Pünktlich wurden wir von unserem liebevollen Guide Humpan abgeholt und zum Flughafen gebracht und sich hier von uns verabschiedete.

Das einchecken war unproblematisch und als wir mit einer Propellermaschine abflogen, machte der Flughafen die Lichter aus, denn von Luang Prabang fliegen täglich nur wenige Maschinen.

In Hanoi angekommen hatten wir 2,5 Std Aufenthalt, in einem Duty-Free Shop gab es mehrere Whisky zum probieren, das nutzte ich natürlich aus und testete den Johnny Walker Blue Label für 160 $ oder einen Ballantines 21 Jahre beides sehr lecker.

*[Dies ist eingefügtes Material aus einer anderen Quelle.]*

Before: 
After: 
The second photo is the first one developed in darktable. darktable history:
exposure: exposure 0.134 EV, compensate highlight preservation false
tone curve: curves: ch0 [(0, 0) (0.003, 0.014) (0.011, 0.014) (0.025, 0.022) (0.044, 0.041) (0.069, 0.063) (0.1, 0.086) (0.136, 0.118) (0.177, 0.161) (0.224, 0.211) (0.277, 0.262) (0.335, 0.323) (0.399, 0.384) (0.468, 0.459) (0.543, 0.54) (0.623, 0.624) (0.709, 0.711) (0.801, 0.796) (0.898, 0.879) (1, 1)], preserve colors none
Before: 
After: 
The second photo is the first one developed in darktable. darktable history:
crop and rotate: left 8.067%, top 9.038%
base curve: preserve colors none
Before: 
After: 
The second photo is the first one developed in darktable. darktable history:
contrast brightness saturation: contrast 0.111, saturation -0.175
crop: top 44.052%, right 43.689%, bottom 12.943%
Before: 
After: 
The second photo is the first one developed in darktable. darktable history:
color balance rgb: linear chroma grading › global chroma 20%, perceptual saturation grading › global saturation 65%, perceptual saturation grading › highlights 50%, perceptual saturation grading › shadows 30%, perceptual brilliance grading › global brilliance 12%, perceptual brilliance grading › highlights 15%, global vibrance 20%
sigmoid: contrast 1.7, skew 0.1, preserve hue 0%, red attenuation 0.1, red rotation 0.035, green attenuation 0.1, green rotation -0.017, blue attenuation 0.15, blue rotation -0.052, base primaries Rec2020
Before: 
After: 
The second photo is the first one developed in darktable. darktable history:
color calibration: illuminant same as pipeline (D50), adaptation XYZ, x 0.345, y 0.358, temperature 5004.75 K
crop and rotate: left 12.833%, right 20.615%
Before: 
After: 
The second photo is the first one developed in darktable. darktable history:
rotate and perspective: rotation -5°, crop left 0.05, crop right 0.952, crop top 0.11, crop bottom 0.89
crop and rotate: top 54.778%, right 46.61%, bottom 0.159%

Der Abflug war pünktlich und wir landeten am nächsten Morgen um 6 Uhr in Frankfurt und um 9 Uhr waren wir wieder zu Hause.

 

Wie schon vorher geschrieben, Luang Prabang bzw. Laos hat es uns angetan. Hier ist es so schön, man kann noch so viel entdecken, in den Norden wollen wir unbedingt noch, wir haben die Adresse von unserem Guide und werden das auch eines Tags noch nachholen.